On the other hand, the government’s own statement of the facts before this court clearly indicates that the BIA reached its final decision and order after considering an untimely motion to reconsider from DHS on March 30, 2004. See Gov’t Br. at 5 ("On March 30, 2004, the DHS filed a motion to reconsider with the Board .... In a decision dated July 13, 2004, the Board granted DHS’s motion to reconsider.”). Furthermore, as will be discussed further below, the BIA claimed it was reconsidering the matter pursuant to 8 C.F.R. § 1003.2, and it made no reference to any sort of "direct review” of its own previous decision. R. at 2. Using the government’s version of the procedural history of this case, and following the BIA's analysis of its own order, this concurrence will treat the BIA's final order as arising under the framework of 8 C.F.R. § 1003.2 rather than the government’s notion of "direct review.”
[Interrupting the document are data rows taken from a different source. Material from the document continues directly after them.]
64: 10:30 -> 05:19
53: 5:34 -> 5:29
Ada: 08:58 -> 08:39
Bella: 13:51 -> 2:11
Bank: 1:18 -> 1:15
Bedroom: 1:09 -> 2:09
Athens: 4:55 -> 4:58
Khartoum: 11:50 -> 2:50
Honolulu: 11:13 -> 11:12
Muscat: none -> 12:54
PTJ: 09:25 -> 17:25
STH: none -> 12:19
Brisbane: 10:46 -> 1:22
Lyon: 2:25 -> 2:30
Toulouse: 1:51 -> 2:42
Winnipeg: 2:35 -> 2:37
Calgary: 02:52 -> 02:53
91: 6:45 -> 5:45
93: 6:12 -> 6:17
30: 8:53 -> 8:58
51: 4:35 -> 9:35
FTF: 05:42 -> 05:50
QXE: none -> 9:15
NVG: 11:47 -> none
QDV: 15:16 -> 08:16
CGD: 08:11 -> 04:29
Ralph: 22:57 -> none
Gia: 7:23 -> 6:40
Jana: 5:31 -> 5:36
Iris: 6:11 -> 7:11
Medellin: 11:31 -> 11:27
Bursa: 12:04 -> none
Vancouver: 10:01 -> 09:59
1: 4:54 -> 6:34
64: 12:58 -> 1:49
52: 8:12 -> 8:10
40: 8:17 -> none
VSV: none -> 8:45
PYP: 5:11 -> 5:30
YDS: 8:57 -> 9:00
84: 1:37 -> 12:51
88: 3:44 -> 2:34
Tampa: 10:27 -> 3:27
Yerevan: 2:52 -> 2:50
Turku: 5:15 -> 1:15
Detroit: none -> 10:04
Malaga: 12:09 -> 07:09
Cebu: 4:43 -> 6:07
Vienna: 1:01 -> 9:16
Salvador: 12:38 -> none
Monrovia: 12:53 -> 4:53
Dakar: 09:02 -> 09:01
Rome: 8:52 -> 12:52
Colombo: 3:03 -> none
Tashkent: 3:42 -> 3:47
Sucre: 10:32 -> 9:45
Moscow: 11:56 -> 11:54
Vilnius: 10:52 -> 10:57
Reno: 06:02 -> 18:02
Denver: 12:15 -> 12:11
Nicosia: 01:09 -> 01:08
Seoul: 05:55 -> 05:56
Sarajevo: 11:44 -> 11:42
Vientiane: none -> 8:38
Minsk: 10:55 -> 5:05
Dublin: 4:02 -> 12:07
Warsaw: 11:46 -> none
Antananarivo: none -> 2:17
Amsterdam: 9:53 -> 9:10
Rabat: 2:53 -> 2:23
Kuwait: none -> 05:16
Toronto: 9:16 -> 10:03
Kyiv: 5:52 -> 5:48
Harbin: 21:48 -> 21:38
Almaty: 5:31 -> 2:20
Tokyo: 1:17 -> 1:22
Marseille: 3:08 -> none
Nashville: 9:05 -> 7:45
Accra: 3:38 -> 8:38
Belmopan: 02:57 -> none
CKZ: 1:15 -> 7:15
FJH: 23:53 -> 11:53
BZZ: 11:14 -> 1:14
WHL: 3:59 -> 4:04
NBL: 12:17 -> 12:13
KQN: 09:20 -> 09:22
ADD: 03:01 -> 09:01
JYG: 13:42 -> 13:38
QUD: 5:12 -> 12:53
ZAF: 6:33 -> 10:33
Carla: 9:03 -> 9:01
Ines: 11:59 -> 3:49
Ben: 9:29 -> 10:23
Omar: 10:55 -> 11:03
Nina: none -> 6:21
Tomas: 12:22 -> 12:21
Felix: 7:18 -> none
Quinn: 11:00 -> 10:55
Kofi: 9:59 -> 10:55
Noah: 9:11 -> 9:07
. Although it may seem somewhat strange to apply the doctrine of res judicata in this matter, the general applicability of res judicata to removal proceedings before the BIA has been clearly stated by this court. See, e.g., Medina v. INS, 993 F.2d 499 (5th Cir.1993) (per cu-riam) (vacating an order of deportation while holding that res judicata precluded the INS from revisiting a prior adjudication).
. A decision taken sua sponte by a court or agency is a decision taken “[wjithout prompting or suggestion; on its own motion Black’s Law Dictionary 1437 (7th ed.1999).
We are not alone in our insistence that the term "sua sponte” must have substantive meaning in this context. In Pilch v. Ashcroft, 353 F.3d 585, 586 (7th Cir.2003), the Seventh Circuit noted that a petitioner’s counsel, “[i]n an attempt at disguise, captioned [a succes*178sive motion to reopen] as a motion asking the Board to act sua sponte' — but, of course, if reopening were to occur in response to a motion, it could not have been sua sponte.” To remove any doubt, the Seventh Circuit concluded that "adding the words 'sua sponte’ to a successive motion does not change its character.” Pilch, 353 F.3d at 586.
. On November 2, 2001, the BIA vacated its previous removal order and terminated removal proceedings against Guevara. R. at 24. Almost two-and-a-half years later, DHS filed a motion to reconsider with the BIA, on March 30, 2004. R. at 19. As noted above, 8 C.F.R. § 1003.2(b) imposes a thirty-day limit on party motions to reconsider. On July 13, 2004, the BIA issued the decision and order from which the current petition is taken, expressly granting DHS’s untimely motion. See R. at 2 (concluding that DHS’s "motion to reconsider will be granted”). In its decision and order, the BIA stated that "[t]o resolve any question of timeliness we will accept this motion sua sponte.” Id. (citing 8 C.F.R. § 1003.2(a)).
Throughout its brief before this court, the government confirms that the BIA's decision was taken in response to DHS's motion to reconsider, rather than taken sua sponte. See, e.g., Gov't Br. at 6 (stating that the BIA "did not err in granting DHS's motion to reconsider and reinstating its prior order of removal .... in granting DHS’s motion to reconsider, the Board was simply correcting a previous error concerning jurisdiction”).